Running the Ensemble
Status: demonstrated — the full grid: every example x every model, no errors.
The 2026 synthetic prototype's evaluation was one large, deliberately boring operation: fire every phenotype example at every model in a five-node fleet, force each model to keep writing, and record everything it wrote. This article covers the machinery of that run; the results cover what it showed.
Five nodes, one pool each
The inference fleet mirrors the training architecture exactly. Five nodes, each a single 16 GB consumer GPU, each serving one pool's fully trained model at full context — feasible on so small a card because of the base model's linear-attention architecture, at a measured rate of roughly 200 examples per hour per node on this round's card class (hardware notes have the details). Nothing crosses nodes: no shared weights, no shared adapter, no routing. A patient's history goes to all five, and each answers alone — the independence that makes consensus meaningful is preserved all the way down to the hardware.
Each node loads its pool's steering adapter alongside the base weights but applies it per request, at whatever strength the request names. That one detail is what made the comparison batches cheap: the same fleet, untouched, ran the steered evaluation at operating strength and the unsteered baseline at strength zero, differing in nothing but a number in the request.
Forced continuation, binary read
Every request bans the end-of-sequence token. The model is not permitted to stop; it must emit roughly 1,536 tokens — ten or more complete table rows — whether or not it has anything to say. That is a design principle, not a measurement convenience: a model allowed to stop would be readable as predicting "no need," and PRISM is a recall instrument, never a predictor.
Scoring a single run is then trivial by construction. A model has fired if the string CPT-82197 — PVE's screening TEST code — appears anywhere in its continuation. Because every PVE code was fabricated to sit outside all real codesets and appears in zero base patients, the check is a grep, not a judgment call: no classifier, no threshold, no human reviewer. The read is binary — fired or silent — and a silence is stored as exactly that, never as a negative finding.
A content-blind runner
The batch runner (prism-ensemble) exists to make responses exist and to keep them. Given a batch definition — which examples, which nodes, what adapter strength — it pulls each prompt straight from the database views that own the training material (the fixed two-line header included, served from a view rather than hard-coded anywhere), fires every example at every node, and writes every complete emitted row back to the database. It parses rows only far enough to store their six columns; it attaches no meaning to any of them. Interpretation belongs entirely to the evaluation layer downstream.

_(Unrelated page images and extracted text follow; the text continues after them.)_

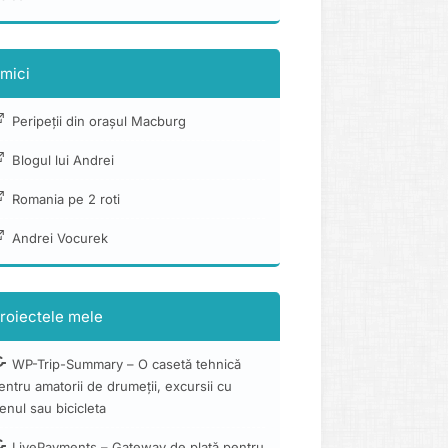
mici
Peripeții din orașul Macburg
Blogul lui Andrei
Romania pe 2 roti
Andrei Vocurek
roiectele mele
WP-Trip-Summary – O casetă tehnică
entru amatorii de drumeții, excursii cu
renul sau bicicleta
LivePayments – Gateway de plată pentru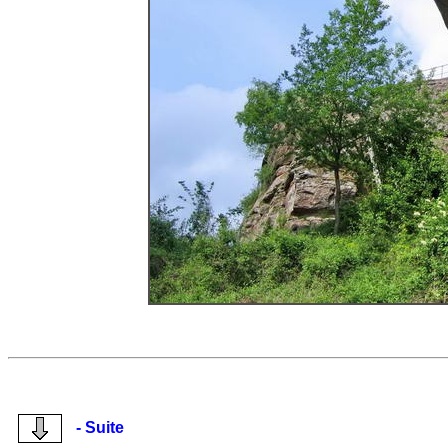
- Suite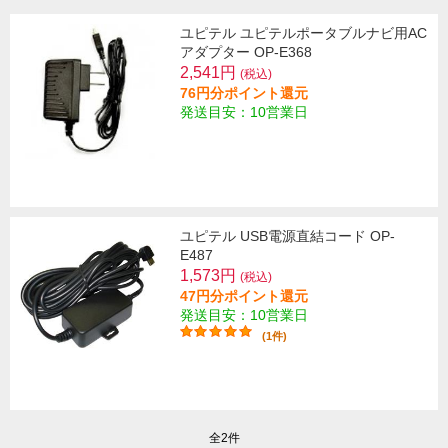
ユピテル ユピテルポータブルナビ用AC
アダプター OP-E368
2,541円
(税込)
76円分ポイント還元
発送目安：10営業日
ユピテル USB電源直結コード OP-
E487
1,573円
(税込)
47円分ポイント還元
発送目安：10営業日
(1件)
全2件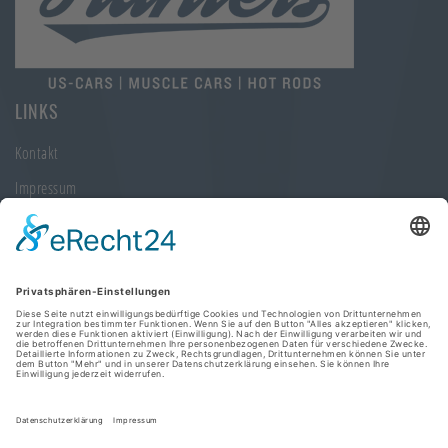
LINKS
Kontakt
Impressum
Datenschutz
KONTAKTINFORMATIONEN
Chrome Hunters GmbH
Curslacker Neuer Deich 32a
21029 Hamburg
Telefon: +49 (40) 304 004 57
E-Mail:
info@chrome-hunters.com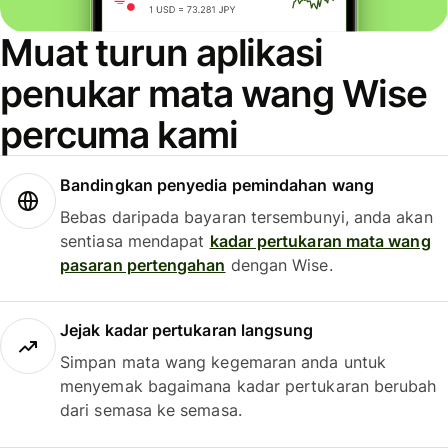
Muat turun aplikasi
penukar mata wang Wise
percuma kami
Bandingkan penyedia pemindahan wang
Bebas daripada bayaran tersembunyi, anda akan
sentiasa mendapat
kadar pertukaran mata wang
pasaran pertengahan
dengan Wise.
Jejak kadar pertukaran langsung
Simpan mata wang kegemaran anda untuk
menyemak bagaimana kadar pertukaran berubah
dari semasa ke semasa.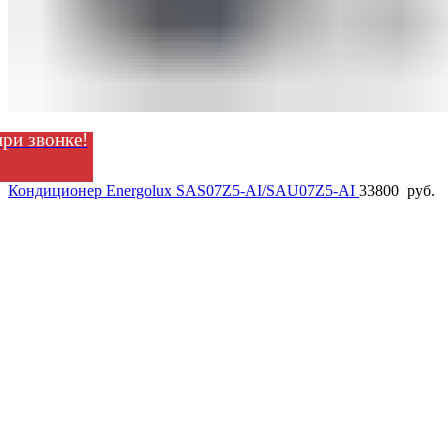
ри звонке!
Кондиционер Energolux SAS07Z5-AI/SAU07Z5-AI
33800
руб.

Its success criterion is completeness, not throughput: every required example-model cell must yield a stored response. Batches are resumable — re-running one fills only the missing cells — so a transient node failure costs a retry, never a restart.
| record | one row per | holds |
|---|---|---|
| batch | run definition | the plan: examples, nodes, adapter strength, a note |
| completion | example × model cell | run metadata plus the binary fired read |
| response | complete emitted table row | the raw line and its six parsed columns |
The full grid
The canonical evaluation batch was the full population: all 3,250 phenotype examples across the five pools × all 5 models = 16,250 runs, zero errors — every cell filled, none skipped, none hand-excluded. The grid's shape is the point: each example trained exactly one pool's model, so every run is in-distribution for one model and out-of-distribution for the other four, and only the four count as evidence. One grid yields both reads at once.
The comparison batches
The headline grid alone would prove little; the claims in the results rest on re-running it with one variable moved at a time:
| batch | what changes | what it isolates |
|---|---|---|
| full grid | nothing — adapter at operating strength | sensitivity, specificity, earliness, consensus |
| adapter off | adapter strength set to zero | steering vs. base-model fluency |
| strip ablation | injected phenotype rows removed from the histories | pattern vs. patient — the win-condition mirror |
| dose-response | 0, 1, 2, 3, or all of a patient's signal rows kept | the minimal sufficient signal |
The runner executed all of them identically, blind to which was which. That blindness is worth stating plainly: nothing in the execution path knows what a fire means, which batch is the control, or which outcome would be convenient. It runs, it records, and the numbers are whatever they are.